"Via da Kiev con l'ultimo pullman poco prima delle bombe": 32 ore di viaggio, la paura

Alessia, da 12 anni qui, nel giorno della tragedia ha preso un mezzo che l'ha riportata ad Arezzo. «Un incubo, case sventrate e famiglie nascoste nelle cantine»

Cittadini ucraini in fuga dalla guerra

Cittadini ucraini in fuga dalla guerra

Arezzo, 27 febbrao 2022 - Ha lasciato l’Ucraina mezzora prima delle bombe russe. Il piano era: «Accompagno mia madre ad Arezzo, la affido a una persona che l’assiste e torno a Kiev ad aiutare la resistenza delle persone che si oppongono al disegno di Putin: ‘denazionalizzare’ il paese, sbarazzarsi degli ucraini per poi far entrare i russi, come già fatto in Crimea».

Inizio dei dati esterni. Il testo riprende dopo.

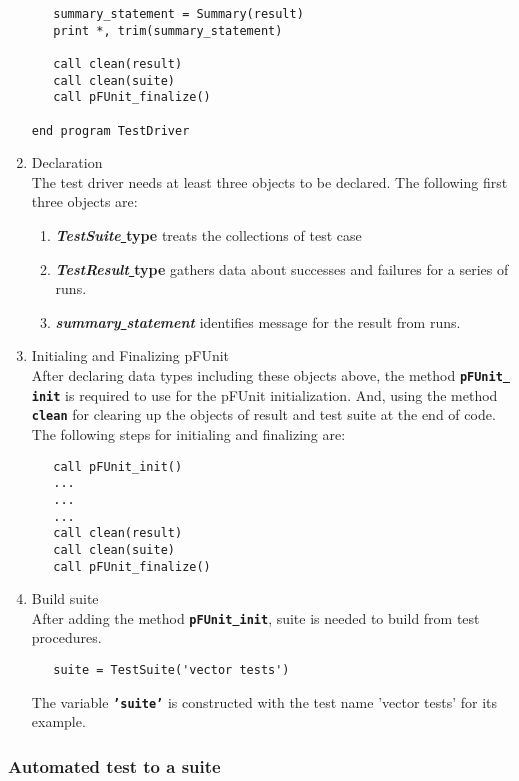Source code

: \documentclass[10pt]{article}
\newcommand{\pfunit}{{\sc pFUnit }}
\begin{document}
\begin{enumerate}
\begin{verbatim}
   summary_statement = Summary(result)
   print *, trim(summary_statement)

   call clean(result)
   call clean(suite)
   call pFUnit_finalize()
  
end program TestDriver
\end{verbatim}

\item Declaration \\
The test driver needs at least three objects to be declared.   The following first three objects are:

\begin{enumerate}
\item \textbf{\emph{TestSuite}\underline{ }type} treats the collections of test case
\item \textbf{\emph{TestResult}\underline{ }type} gathers data about successes and failures for a series of runs.
\item \textbf{\emph{summary\underline{ }statement}} identifies message for the result from runs.  
\end{enumerate}

\item Initialing and Finalizing \pfunit \\
After declaring data types including these objects above, the method \textbf{\texttt{pFUnit\underline{ }init}} is required to use for the pFUnit initialization.  And, using the method \textbf{\texttt{clean}} for clearing up the objects of result and test suite at the end of code.    The following steps for initialing and finalizing are:
\begin{verbatim}
   call pFUnit_init()
   ...
   ...
   ...
   call clean(result)
   call clean(suite)
   call pFUnit_finalize()
\end{verbatim}

\item Build suite \\
After adding the method  \textbf{\texttt{pFUnit\underline{ }init}}, suite is needed to build from test procedures.

\begin{verbatim}
   suite = TestSuite('vector tests')
\end{verbatim}

The variable \textbf{\texttt{'suite'}} is constructed with the test name 'vector tests' for its example.

\end{enumerate}


\subsubsection{Automated test to a suite}
\end{document}
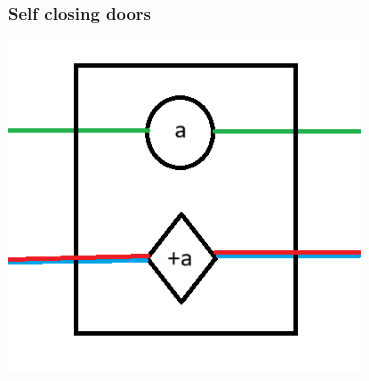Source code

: \documentclass{beamer}
\begin{document}
\begin{frame}
  \frametitle{Self closing doors}
  \begin{center}
    \includegraphics[width=0.7\textwidth]{res/doors/SelfClosingDoor.png}
  \end{center}
\end{frame}
\end{document}
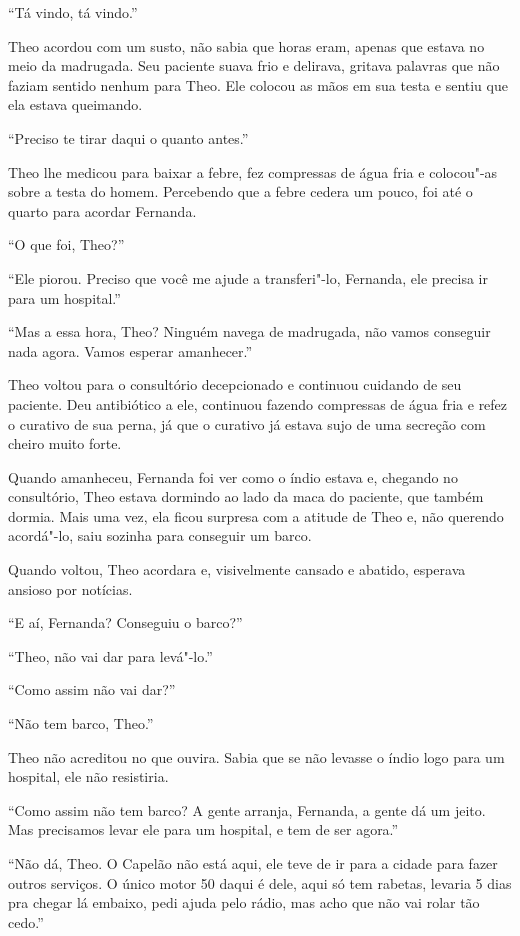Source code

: \asterisc


``Tá vindo, tá vindo.''

Theo acordou com um susto, não sabia que horas eram, apenas que estava
no meio da madrugada. Seu paciente suava frio e delirava, gritava
palavras que não faziam sentido nenhum para Theo. Ele colocou as mãos em
sua testa e sentiu que ela estava queimando.

``Preciso te tirar daqui o quanto antes.''

Theo lhe medicou para baixar a febre, fez compressas de água fria e
colocou"-as sobre a testa do homem. Percebendo que a febre cedera um
pouco, foi até o quarto para acordar Fernanda.

``O que foi, Theo?''

``Ele piorou. Preciso que você me ajude a transferi"-lo, Fernanda, ele
precisa ir para um hospital.''

``Mas a essa hora, Theo? Ninguém navega de madrugada, não vamos
conseguir nada agora. Vamos esperar amanhecer.''

Theo voltou para o consultório decepcionado e continuou cuidando de seu
paciente. Deu antibiótico a ele, continuou fazendo compressas de água
fria e refez o curativo de sua perna, já que o curativo já estava sujo
de uma secreção com cheiro muito forte.

Quando amanheceu, Fernanda foi ver como o índio estava e, chegando no
consultório, Theo estava dormindo ao lado da maca do paciente, que
também dormia. Mais uma vez, ela ficou surpresa com a atitude de Theo e,
não querendo acordá"-lo, saiu sozinha para conseguir um barco.

Quando voltou, Theo acordara e, visivelmente cansado e abatido, esperava
ansioso por notícias.

``E aí, Fernanda? Conseguiu o barco?''

``Theo, não vai dar para levá"-lo.''

``Como assim não vai dar?''

``Não tem barco, Theo.''

Theo não acreditou no que ouvira. Sabia que se não levasse o índio logo
para um hospital, ele não resistiria.

``Como assim não tem barco? A gente arranja, Fernanda, a gente dá um
jeito. Mas precisamos levar ele para um hospital, e tem de ser agora.''

``Não dá, Theo. O Capelão não está aqui, ele teve de ir para a cidade
para fazer outros serviços. O único motor 50 daqui é dele, aqui só tem
rabetas, levaria 5 dias pra chegar lá embaixo, pedi ajuda pelo rádio,
mas acho que não vai rolar tão cedo.''

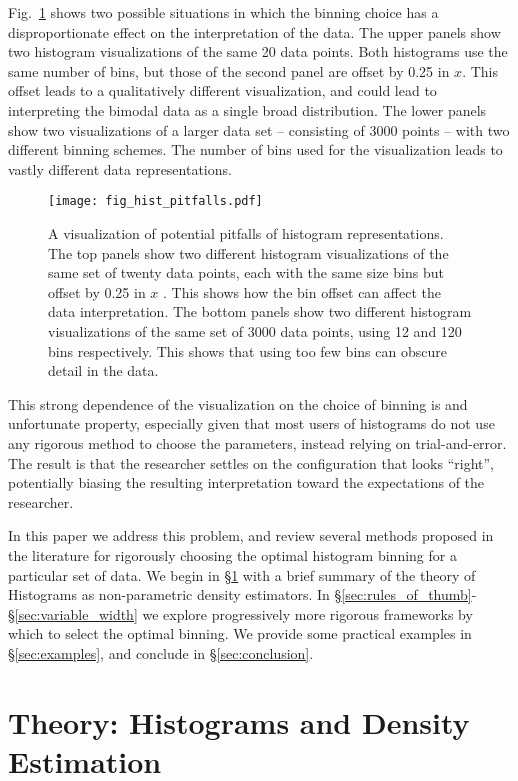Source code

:\documentclass[12pt]{article}
\newcommand{\fig}[1]{Fig.~\ref{fig:#1}}
\newcommand{\sect}[1]{\S\ref{sec:#1}}
\begin{document}
\fig{hist_pitfalls} shows two possible situations in which the binning choice
has a disproportionate effect on the interpretation of the data.  The upper
panels show two histogram visualizations of the same 20 data points.  Both
histograms use the same number of bins, but those of the second panel are
offset by 0.25 in $x$.  This offset leads to a qualitatively different
visualization, and could lead to interpreting the bimodal data as a single
broad distribution.  The lower panels show two visualizations of a larger
data set -- consisting of 3000 points -- with two different binning schemes.
The number of bins used for the visualization leads to vastly different
data representations.

\begin{figure}
  \centering
  \texttt{[image: fig\_hist\_pitfalls.pdf]}
  \label{fig:hist_pitfalls}
  \caption{A visualization of potential pitfalls of histogram representations.
    The top panels show two different histogram visualizations of the same
    set of twenty data points, each with the same size bins but offset by
    0.25 in $x$ \citep[adapted from][]{Ivezic2013}.
    This shows how the bin offset can affect the data interpretation.
    The bottom panels show two different histogram visualizations of the
    same set of 3000 data points, using 12 and 120 bins respectively.
    This shows that using too few bins can obscure detail in the data.}
\end{figure}

This strong dependence of the visualization on the choice of binning is
and unfortunate property, especially given that most users of histograms
do not use any rigorous method to choose the parameters, instead relying
on trial-and-error.  The result is that the researcher settles
on the configuration that looks ``right'', potentially biasing
the resulting interpretation toward the expectations of the researcher.

In this paper we address this problem, and review several methods proposed
in the literature for rigorously choosing the optimal histogram binning for
a particular set of data.  We begin in \sect{theory} with a brief summary
of the theory of Histograms as non-parametric density estimators.  In
\sect{rules_of_thumb}-\sect{variable_width} we explore
progressively more rigorous frameworks by which to select the optimal
binning.  We provide some practical examples in \sect{examples}, and
conclude in \sect{conclusion}.


\section{Theory: Histograms and Density Estimation}
\label{sec:theory}
\end{document}
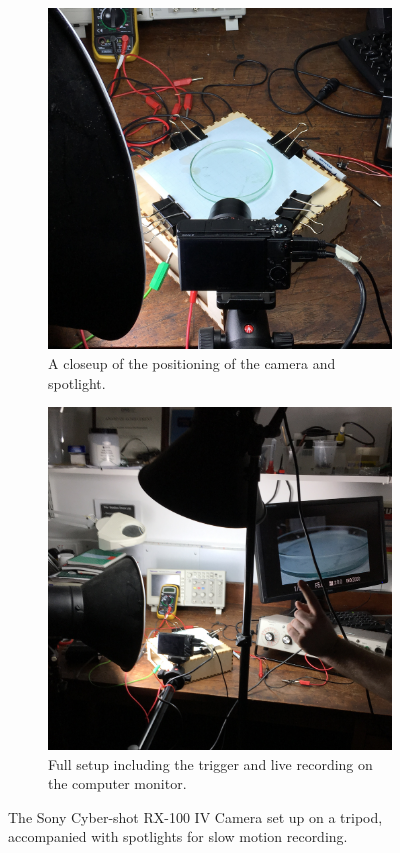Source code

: \begin{figure}[ht]
\centering
    \begin{subfigure}[t]{0.475\textwidth}
    \centering
        \includegraphics[width=\textwidth]{prototype/exp_rep_imgs/closeup_slowmo_setup.jpg}
        \caption{A closeup of the positioning of the camera and spotlight.}
    \end{subfigure}
    \begin{subfigure}[t]{0.475\textwidth}
    \centering
        \includegraphics[width=\textwidth]{prototype/exp_rep_imgs/slowmo_setup.jpg}
        \caption{Full setup including the trigger and live recording on the computer monitor.}
    \end{subfigure}
\caption{The Sony Cyber-shot RX-100 IV Camera set up on a tripod, accompanied with spotlights for slow motion recording. }
\label{fig:slowmo_setup}
\end{figure}

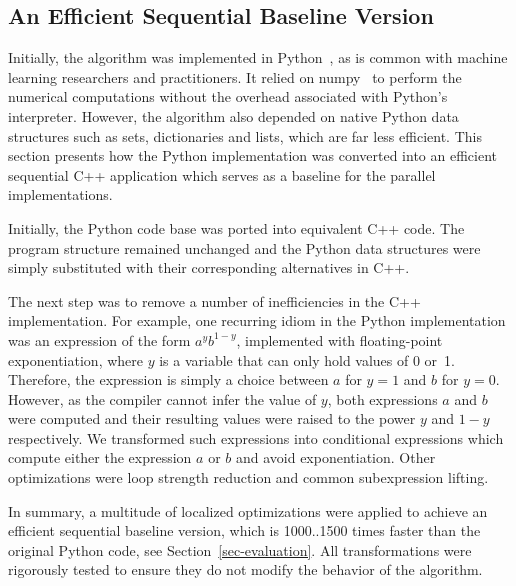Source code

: \subsection{An Efficient Sequential Baseline Version}
\label{sec-design-sequential}

Initially, the algorithm was implemented in Python~\cite{LiAW15}, as is common
with machine learning researchers and practitioners. It
relied on numpy~\cite{numpy} to perform the numerical computations without the
overhead associated with Python's interpreter. However, the algorithm also
depended on native Python data structures such as sets, dictionaries and
lists, which are far less efficient.
This section presents how the Python implementation was
converted into an efficient sequential C++ application which serves as a
baseline for the parallel implementations.

Initially, the Python code base was ported into equivalent C++ code.
The program structure remained unchanged and the Python data structures were
simply substituted with their corresponding alternatives in C++.

The next step was to remove a number of inefficiencies in the C++
implementation. For example, one recurring idiom in the Python implementation
was an expression of the form $a^y b^{1-y}$, implemented with floating-point
exponentiation, where $y$ is a variable that can
only hold values of 0 or~1. Therefore, the expression is simply a choice
between $a$ for $y=1$ and $b$ for $y=0$. However, as the compiler cannot infer
the value of $y$, both expressions $a$ and $b$ were computed and their
resulting values were raised to the power $y$ and $1-y$ respectively.
We transformed such expressions into conditional expressions which
compute either the expression $a$ or $b$ and avoid exponentiation.
%
Other optimizations were loop strength
reduction and common subexpression lifting.

In summary, a multitude of localized optimizations were applied to achieve
an efficient sequential baseline version, which is 1000..1500 times faster
than the original Python code, see Section~\ref{sec-evaluation}.
All transformations were rigorously tested to ensure they do
not modify the behavior of the algorithm.

\begin{comment}
Further, we replaced calls to the system's random
functions with a custom implementation of the random generator
\textit{xorshift\_128}~\cite{Marsaglia:2003:XR}. This way, random calls no longer
involve system calls, so we can support easy and fast multi-threaded random
calls by providing each thread with its private, differently seeded, random
generator.
\end{comment}

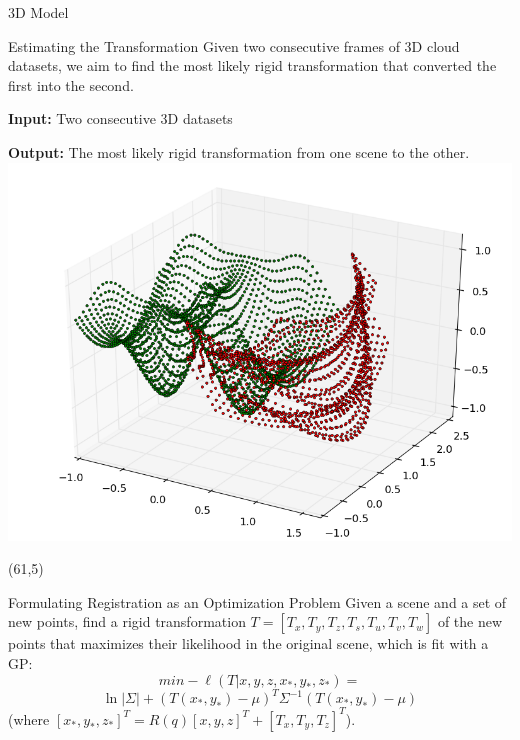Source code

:\documentclass[final]{beamer}
\begin{document}
\begin{frame}{}
\begin{textblock}{27.5}
\begin{block}{3D Model}
\end{block}

\begin{block}{Estimating the Transformation}
Given two consecutive frames of 3D cloud datasets, we aim to find the most likely rigid transformation that converted the first into the second.

\textbf{Input:} Two consecutive 3D datasets

\textbf{Output:} The most likely rigid transformation from one scene to the other.
\includegraphics[width=10in]{3DWorldModel.png}
\end{block}

\end{textblock}

\begin{textblock}{27}(61,5)




\begin{block}{Formulating Registration as an Optimization Problem}
Given a scene and a set of new points, find a rigid transformation $T = [T_x,T_y,T_z,T_s,T_u,T_v,T_w]$ of the new points 
that maximizes their likelihood in the original scene, which is fit with a GP:
$$min -\ell(T|x,y,z,x_*,y_*,z_*) =$$
$$ \ln|\Sigma| + (T(x_*,y_*) - \mu)^T \Sigma^{-1} (T(x_*,y_*) - \mu)$$
(where $[x_*,y_*,z_*]^T = R(q)[x,y,z]^T + [T_x,T_y,T_z]^T$).

\end{block}



\end{textblock}
\end{frame}
\end{document}
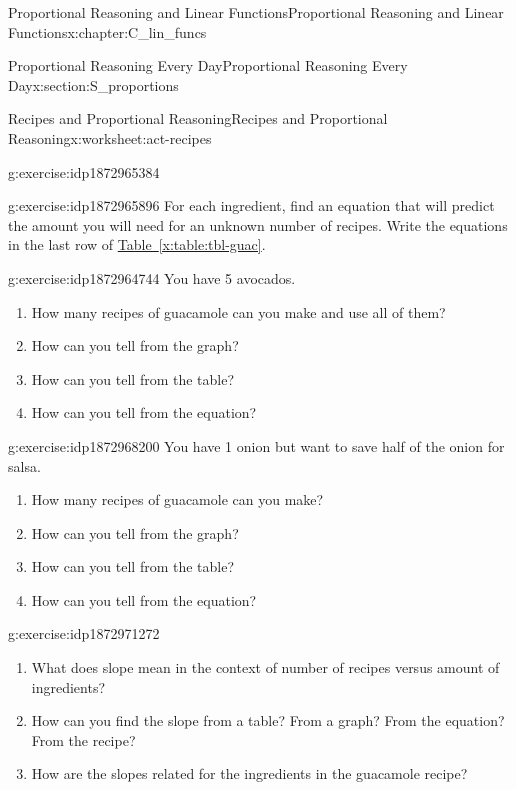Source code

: \documentclass[oneside,10pt,]{book}
\newcommand{\xreffont}{\relax}
\numberwithin{equation}{chapter}
\begin{document}
\begin{chapterptx}{Proportional Reasoning and Linear Functions}{}{Proportional Reasoning and Linear Functions}{}{}{x:chapter:C_lin_funcs}
\begin{sectionptx}{Proportional Reasoning Every Day}{}{Proportional Reasoning Every Day}{}{}{x:section:S_proportions}
\begin{worksheet-subsection}{Recipes and Proportional Reasoning}{}{Recipes and Proportional Reasoning}{}{}{x:worksheet:act-recipes}
\begin{divisionexercise}{5}{}{}{g:exercise:idp1872965384}
\end{divisionexercise}%
\begin{divisionexercise}{6}{}{}{g:exercise:idp1872965896}%
For each ingredient, find an equation that will predict the amount you will need for an unknown number of recipes. Write the equations in the last row of \hyperref[x:table:tbl-guac]{Table~{\xreffont\ref{x:table:tbl-guac}}}.%
\end{divisionexercise}%
\begin{divisionexercise}{7}{}{}{g:exercise:idp1872964744}%
You have 5 avocados.%
\begin{enumerate}[font=\bfseries,label=(\alph*),ref=\alph*]
\item{}How many recipes of guacamole can you make and use all of them?%
\item{}How can you tell from the graph?%
\item{}How can you tell from the table?%
\item{}How can you tell from the equation?%
\end{enumerate}
\end{divisionexercise}%
\begin{divisionexercise}{8}{}{}{g:exercise:idp1872968200}%
You have 1 onion but want to save half of the onion for salsa.%
\begin{enumerate}[font=\bfseries,label=(\alph*),ref=\alph*]
\item{}How many recipes of guacamole can you make?%
\item{}How can you tell from the graph?%
\item{}How can you tell from the table?%
\item{}How can you tell from the equation?%
\end{enumerate}
\end{divisionexercise}%
\begin{divisionexercise}{9}{}{}{g:exercise:idp1872971272}%
\begin{enumerate}[font=\bfseries,label=(\alph*),ref=\alph*]
\item{}What does slope mean in the context of number of recipes versus amount of ingredients?%
\item{}How can you find the slope from a table? From a graph? From the equation? From the recipe?%
\item{}How are the slopes related for the ingredients in the guacamole recipe?%
\end{enumerate}
\end{divisionexercise}%
\end{worksheet-subsection}

\end{sectionptx}
\end{chapterptx}
\end{document}
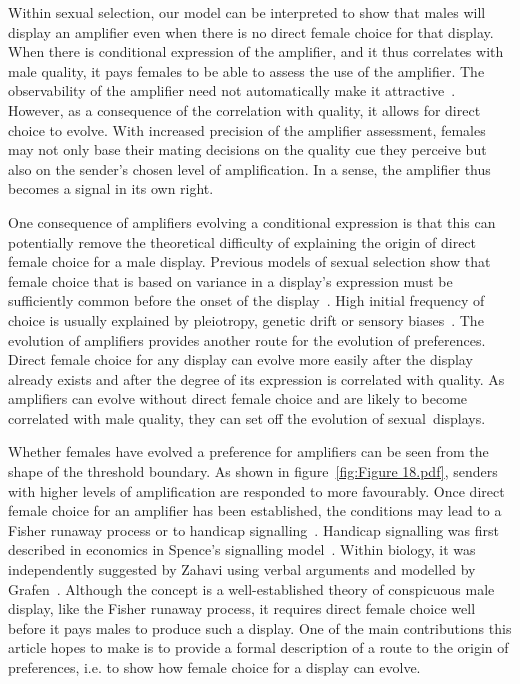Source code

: \documentclass[a4paper,12pt]{article}
\numberwithin{equation}{section}
\numberwithin{figure}{section}
\begin{document}
Within sexual selection, our model can be interpreted to show that males will display an amplifier even when there is no direct female choice for that display. When there is conditional expression of the amplifier, and it thus correlates with male quality, it pays females to be able to assess the use of the amplifier. The observability of the amplifier need not automatically make it attractive~\cite{Gualla2008,Castellano2010}. However, as a consequence of the correlation with quality, it allows for direct choice to evolve. With increased precision of the amplifier assessment, females may not only base their mating decisions on the quality cue they perceive but also on the sender's chosen level of amplification. In a sense, the amplifier thus becomes a signal in its own right.

One consequence of amplifiers evolving a conditional expression is that this can potentially remove the theoretical difficulty of explaining the origin of direct female choice for a male display. Previous models of sexual selection show that female choice that is based on variance in a display's expression must be sufficiently common before the onset of the display~\cite{Kirkpatrick1982, Pomiankowski1987}. High initial frequency of choice is usually explained by pleiotropy, genetic drift or sensory biases~\cite{Kirkpatrick1982, Heisler1984, West-Eberhard1984, Kirkpatrick1987, Rodd2002}. The evolution of amplifiers provides another route for the evolution of preferences. Direct female choice for any display can evolve more easily after the display already exists and after the degree of its expression is correlated with quality. As amplifiers can evolve without direct female choice and are likely to become correlated with male quality, they can set off the evolution of sexual~displays.

Whether females have evolved a preference for amplifiers can be seen from the shape of the threshold boundary. As shown in figure~\ref{fig:Figure 18.pdf}, senders with higher levels of amplification are responded to more favourably. Once direct female choice for an amplifier has been established, the conditions may lead to a Fisher runaway process or to handicap signalling~\cite{Hasson1990}. Handicap signalling was first described in economics in Spence's signalling model~\cite{Spence1973}. Within biology, it was independently suggested by Zahavi using verbal arguments and modelled by Grafen~\cite{Zahavi1975, Zahavi1977, Grafen1990, Grafen1990a}. Although the concept is a well-established theory of conspicuous male display, like the Fisher runaway process, it requires direct female choice well before it pays males to produce such a display. One of the main contributions this article hopes to make is to provide a formal description of a route to the origin of preferences, i.e. to show how female choice for a display can evolve.
\end{document}
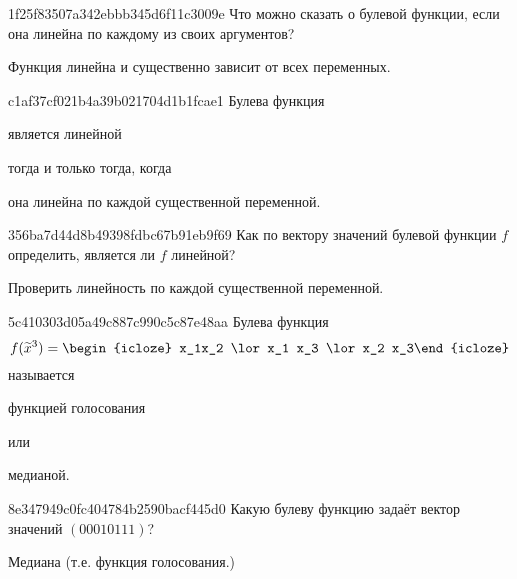 \begin{note}{1f25f83507a342ebbb345d6f11c3009e}
    Что можно сказать о булевой функции, если она линейна по каждому из своих аргументов?

    \begin{cloze}{1}
        Функция линейна и существенно зависит от всех переменных.
    \end{cloze}
\end{note}

\begin{note}{c1af37cf021b4a39b021704d1b1fcae1}
    Булева функция \begin{icloze}{2}является линейной\end{icloze} \begin{icloze}{3}тогда и только тогда, когда\end{icloze} \begin{icloze}{1}она линейна по каждой существенной переменной.\end{icloze}
\end{note}

\begin{note}{356ba7d44d8b49398fdbc67b91eb9f69}
    Как по вектору значений булевой функции \({ f }\) определить, является ли \({ f }\) линейной?

    \begin{cloze}{1}
        Проверить линейность по каждой существенной переменной.
    \end{cloze}
\end{note}

\begin{note}{5c410303d05a49c887c990c5c87e48aa}
    Булева функция
    \[
        f(\widetilde x^{3}) = \begin{icloze}{2}x_1x_2 \lor x_1 x_3 \lor x_2 x_3\end{icloze}
    \]
    называется \begin{icloze}{1}функцией голосования\end{icloze} или \begin{icloze}{1}медианой.\end{icloze}
\end{note}

\begin{note}{8e347949c0fc404784b2590bacf445d0}
    Какую булеву функцию задаёт вектор значений \({ (00010111) }\)?

    \begin{cloze}{1}
        Медиана (т.е. функция голосования.)
    \end{cloze}
\end{note}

Alessia ha 43 anni e dal 2010 vive e lavora ad Arezzo dove è tornata dopo quattro mesi passati nella casa di famiglia, nel centro di Kiev, ad accudire Maria, la madre 72enne «che dopo il Covid ha avuto due ictus ed è stata ricoverata in ospedale».

Alle 4 di giovedì ha varcato il confine tra Ucraina e Polonia a bordo di un pullman diretto in Italia, un viaggio di 32 ore «sempre in contatto con familiari e amici che mi aggiornavano su cosa stava accadendo. Sono sconvolta e in lacrime per il mio amato paese. Volevo tornare subito lì ma l’invasione russa è arrivata prima e ora è rimasto solo un varco a ovest ma non ci sono mezzi che vanno ad est, a Kiev».

Alessia racconta che già «a ottobre si percepiva il rischio di un colpo di stato da parte di Putin per rovesciare Zelensky, leader democraticamente eletto che da due anni stava facendo cose importanti». Il cellulare è il «ponte» con Kiev che Alessia tiene sempre aperto: sulle chat riceve video e testimonianze di «amiche e vicine di casa che descrivono terrorizzate la violenza dell’esercito russo sulla popolazione» e il coraggio degli ucraini. «Imbracciano armi, vanno a difendere il proprio paese, come sta facendo Zelenksy, rimasto accanto al popolo che non si sente abbandonato, reagisce e lo farà fino alla fine.

La mia casa a Kiev è ancora in piedi e nel palazzo sono rimaste sei famiglie ma so che in una parte della città ci sono case sventrate dalle bombe. La gente vive sottoterra, conosco un orfanotrofio con oltre cento bambini costretti a stare negli scantinati. Bisogna chiudere lo spazio aereo sopra l’Ucraina in modo che i russi non possano più trasportare militari che si paracadutano nelle città e nei villaggi per seminare morte e distruzione».

Alessia non vuole restare con le mani in mano e lancia un appello «a onlus, associazioni aretine disponibili a lavorare per aprire un corridoio sanitario con l’Ucraina, mobilitando anche medici per portare in salvo anziani e persone malate, ci sono molti bambini negli orfanotrofi che rischiano la vita se restano in quell’inferno.

Servono anche cibo e medicine per i nostri militari; chiedo agli aretini un aiuto concreto per il mio popolo: fino a qualche giorno fa nessuno avrebbe mai pensato che Putin potesse spingersi a tanto», incalza Alessia che proprio nella mobilitazione da Arezzo ha trovato il senso all’impossibilità di tornare a Kiev.

«Se non posso andare là, vuol dire che posso aiutare anche da qui. Le donne ucraine combattono al fianco dei loro mariti e dicono: questa è la mia terra e questa è anche la mia guerra. Io farò la mia parte da qui».